Work to complete
a - The cuda-python bug report gives a mamba create command. List every package that command installs, each with its version constraint.
b - Check each statement against the cuda-python bug report. For each, answer yes or no and quote the deciding words: (i) The issue has been closed. (ii) In the reported run, cudaGetDevice returned device 2. (iii) cudaSetDevice calls lazyInit.
c - Extend the cuda-python bug report about cudaSetDevice and cudaGetDevice, starting after its final line.

Extract
##############################
NVIDIA / cuda-python

CUDA Python Low-level Bindings
https://nvidia.github.io/cuda-python/
Other
809 stars 63 forks source link

`cudart.cudaSetDevice` before `cudart.cudaGetDevice` produces invalid results #24

Closed wence- closed 1 year ago

wence- commented 1 year ago

Using an environment with:

mamba create -n testing -c nvidia -c conda-forge python=3.9 'cuda-toolkit>=11.7' 'cuda-python>=11.7'
from cuda import cudart

print(cudart.cudaSetDevice(2))
print(cudart.cudaGetDevice())

=>

(<cudaError_t.cudaSuccess: 0>,)
(<cudaError_t.cudaSuccess: 0>, 0)

Expected result: the cudaGetDevice() call should return device 2, not device 0.

The problem appears to be because cudaSetDevice only calls ccudart.utils.lazyInitGlobal, whereas cudaGetDevice calls ccudart.utils.lazyInit (which calls lazyInitDevice(0)).

I think that cudaGetDevice just needs to not call lazyInit (the case of no context being in place is handled by the branch that calls cudaSetDevice(0))

https://github.com/NVIDIA/cuda-python/blob/main/cuda/_lib/ccudart/ccudart.pyx#L1039-L1045

Plausibly a patch like this?

diff --git a/cuda/_lib/ccudart/ccudart.pyx b/cuda/_lib/ccudart/ccudart.pyx
index d42d594..d7f3602 100644
--- a/cuda/_lib/ccudart/ccudart.pyx
+++ b/cuda/_lib/ccudart/ccudart.pyx
@@ -1032,9 +1032,6 @@ cdef cudaError_t _cudaGetDevice(int* device) nogil except ?cudaErrorCallRequires
     cdef cudaError_t err
     cdef ccuda.CUresult err_driver
     cdef ccuda.CUcontext context
-    err = m_global.lazyInit()
##############################
Material provided

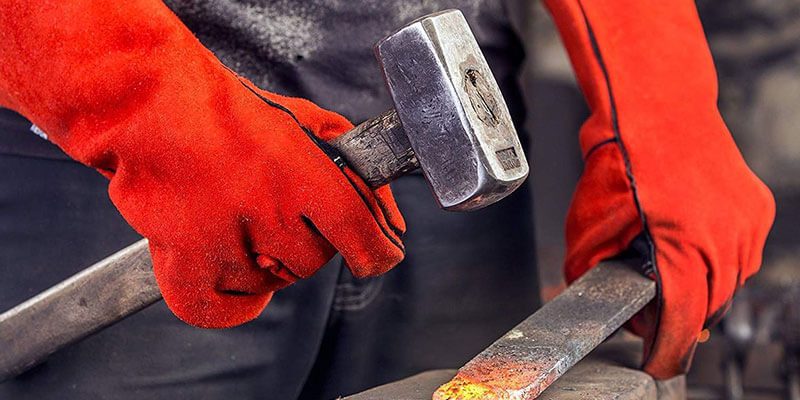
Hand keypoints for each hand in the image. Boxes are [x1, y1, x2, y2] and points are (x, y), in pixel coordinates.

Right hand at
##############################
Exercise responses
a -
python=3.9
'cuda-toolkit>=11.7'
'cuda-python>=11.7'

b -
(i) Yes: "Closed wence- closed 1 year ago"
(ii) No: "(<cudaError_t.cudaSuccess: 0>, 0)"
(iii) No: "cudaSetDevice only calls ccudart.utils.lazyInitGlobal"

c -
-    if err != cudaSuccess:
-        return err

     err_driver = ccuda._cuCtxGetCurrent(&context)
     if err_driver == ccuda.cudaError_enum.CUDA_ERROR_INVALID_CONTEXT or (err_driver == ccuda.cudaError_enum.CUDA_SUCCESS and context == NULL):
@@ -1045,14 +1042,16 @@ cdef cudaError_t _cudaGetDevice(int* device) nogil except ?cudaErrorCallRequires
         err_driver = ccuda._cuCtxGetCurrent(&context)

     if err_driver != ccuda.cudaError_enum.CUDA_SUCCESS:
-        _setLastError(err)
-        return err
+        _setLastError(<cudaError_t>err_driver)
+        return <cudaError_t>err

     found = False
     for deviceOrdinal in range(m_global._numDevices):
         if m_global._driverContext[deviceOrdinal] == context:
             found = True
             break
+    else:
+        return cudaErrorDeviceUninitialized
     device[0] = deviceOrdinal if found else 0
     return cudaSuccess

Note this has two other fixes:

  1. in the case where err_driver != CUDA_SUCCESS actually return the error code
  2. If after all this, we still can't find a context, return cudaErrorDeviceUninitialized (not sure if this is the correct error code)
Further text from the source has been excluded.